WORK REQUEST
Show each line from the records below in which the word "Salah" occurs.

Extracted page text data
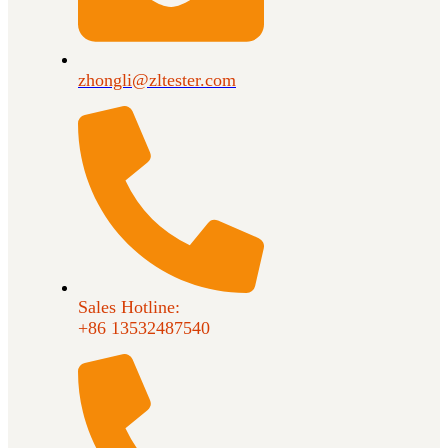
zhongli@zltester.com
Sales Hotline:
+86 13532487540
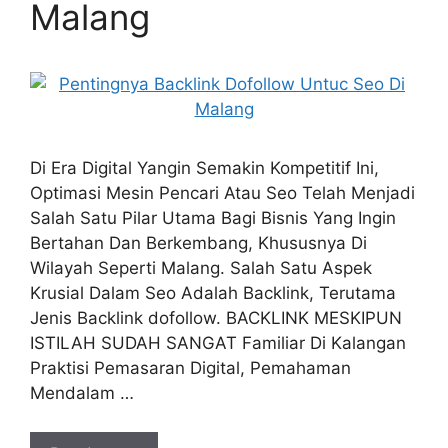
Malang
Di Era Digital Yangin Semakin Kompetitif Ini,
Optimasi Mesin Pencari Atau Seo Telah Menjadi
Salah Satu Pilar Utama Bagi Bisnis Yang Ingin
Bertahan Dan Berkembang, Khususnya Di
Wilayah Seperti Malang. Salah Satu Aspek
Krusial Dalam Seo Adalah Backlink, Terutama
Jenis Backlink dofollow. BACKLINK MESKIPUN
ISTILAH SUDAH SANGAT Familiar Di Kalangan
Praktisi Pemasaran Digital, Pemahaman
Mendalam …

ANSWER TO THE EXERCISE
Salah Satu Pilar Utama Bagi Bisnis Yang Ingin
Wilayah Seperti Malang. Salah Satu Aspek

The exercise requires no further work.